_Extract provided_
------------------------------

Question

The equation of tangent to the curve $\sqrt{x}+\sqrt{y}=\sqrt{a}$ at the point $(x_1,y_1)$ is-

• A. $\frac{x}{\sqrt{x_1}}+\frac{y}{\sqrt{y_1}}=\frac{1}{\sqrt{a}}$
• B. $\frac{x}{\sqrt{x_1}}+\frac{y}{\sqrt{y_1}}=\sqrt{a}$
• C. $x\sqrt{x_1}+y\sqrt{y_1}=\sqrt{a}$
• D. $Noneofthese$

Answer 1

Answer: (B)

$\frac{x}{\sqrt{x_1}}+\frac{y}{\sqrt{y_1}}=\sqrt{a}$

We have,

$\sqrt{x}+\sqrt{y}=\sqrt{a}$

Differentiation this equation with respect to $x$ and we get,

$\frac{d}{dx}(\sqrt{x}+\sqrt{y})=\frac{d}{dx}\sqrt{a}$

$\frac{1}{2\sqrt{x}}+\frac{1}{2\sqrt{y}}\frac{dy}{dx}=0$

$\frac{1}{2\sqrt{y}}\frac{dy}{dx}=-\frac{1}{2\sqrt{x}}$

$\frac{dy}{dx}=-\frac{\sqrt{y}}{\sqrt{x}}$

At point $(x_1,y_1)$

${\left(\frac{dy}{dx}\right)}_{(x_1,y_1)}=-\frac{\sqrt{y_1}}{\sqrt{x_1}}$

We know that,

Equation of tangent.

$y-y_1=\frac{dy}{dx}(x-x_1)$

At point $(x_1,y_1)$

$y-y_1=-\frac{\sqrt{y_1}}{\sqrt{x_1}}(x-x_1)$

$y\sqrt{x_1}-y_1\sqrt{x_1}=-\sqrt{y_1}(x-x_1)$

$y\sqrt{x_1}-y_1\sqrt{x_1}=-x\sqrt{y_1}+x_1\sqrt{y_1}$

$y\sqrt{x_1}+x\sqrt{y_1}=y_1\sqrt{x_1}+x_1\sqrt{y_1}$

On divide $\sqrt{x_1{y}_1}$ both side and we get,

$\frac{y\sqrt{x_1}+x\sqrt{y_1}}{\sqrt{x_1}\sqrt{y_1}}=\frac{y_1\sqrt{x_1}+x_1\sqrt{y_1}}{\sqrt{x_1}\sqrt{y_1}}$

$\frac{y}{\sqrt{y_1}}+\frac{x}{\sqrt{x_1}}=\sqrt{y_1}+\sqrt{x_1}$

$\frac{x}{\sqrt{x_1}}+\frac{y}{\sqrt{y_1}}=\sqrt{a}$

Hence, this is the answer.

------------------------------

_Problems_
1/ From the tangent-line solution, reproduce word for word the passage starting with "The equation of" and going on through "Answer: (B)".
2/ Which option letter does the tangent-line solution give as the answer?

------------------------------

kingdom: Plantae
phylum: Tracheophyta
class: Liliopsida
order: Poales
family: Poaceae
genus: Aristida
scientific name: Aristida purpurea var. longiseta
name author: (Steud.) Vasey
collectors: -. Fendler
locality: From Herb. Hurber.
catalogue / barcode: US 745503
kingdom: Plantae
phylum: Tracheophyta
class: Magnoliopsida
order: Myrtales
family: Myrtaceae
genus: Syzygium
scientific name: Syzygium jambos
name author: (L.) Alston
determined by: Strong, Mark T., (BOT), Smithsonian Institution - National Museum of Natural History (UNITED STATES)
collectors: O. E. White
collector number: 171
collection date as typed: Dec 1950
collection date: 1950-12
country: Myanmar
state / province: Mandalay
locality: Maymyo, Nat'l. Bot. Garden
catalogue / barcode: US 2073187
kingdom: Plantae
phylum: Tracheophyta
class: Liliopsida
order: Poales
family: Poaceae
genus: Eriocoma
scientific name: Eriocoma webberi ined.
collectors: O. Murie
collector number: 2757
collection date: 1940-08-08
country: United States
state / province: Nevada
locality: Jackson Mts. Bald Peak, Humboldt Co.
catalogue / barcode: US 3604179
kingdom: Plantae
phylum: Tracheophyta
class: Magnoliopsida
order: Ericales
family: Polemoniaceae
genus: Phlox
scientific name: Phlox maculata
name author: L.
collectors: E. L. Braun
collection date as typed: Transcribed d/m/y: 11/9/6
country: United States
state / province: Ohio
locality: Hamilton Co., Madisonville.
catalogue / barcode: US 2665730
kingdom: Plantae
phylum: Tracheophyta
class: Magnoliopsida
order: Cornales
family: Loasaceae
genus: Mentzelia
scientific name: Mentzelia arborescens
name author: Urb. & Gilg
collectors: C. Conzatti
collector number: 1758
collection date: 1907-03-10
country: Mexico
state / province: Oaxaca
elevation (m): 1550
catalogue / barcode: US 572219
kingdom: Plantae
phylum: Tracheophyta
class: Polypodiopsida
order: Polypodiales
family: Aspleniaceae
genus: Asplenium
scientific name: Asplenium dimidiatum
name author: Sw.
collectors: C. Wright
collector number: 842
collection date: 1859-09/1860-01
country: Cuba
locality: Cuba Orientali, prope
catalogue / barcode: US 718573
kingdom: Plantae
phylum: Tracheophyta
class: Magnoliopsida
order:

------------------------------

_Answers below_
1/
The equation of tangent to the curve $\sqrt{x}+\sqrt{y}=\sqrt{a}$ at the point $(x_1,y_1)$ is-

• A. $\frac{x}{\sqrt{x_1}}+\frac{y}{\sqrt{y_1}}=\frac{1}{\sqrt{a}}$
• B. $\frac{x}{\sqrt{x_1}}+\frac{y}{\sqrt{y_1}}=\sqrt{a}$
• C. $x\sqrt{x_1}+y\sqrt{y_1}=\sqrt{a}$
• D. $Noneofthese$

Answer 1

Answer: (B)

2/ Option B.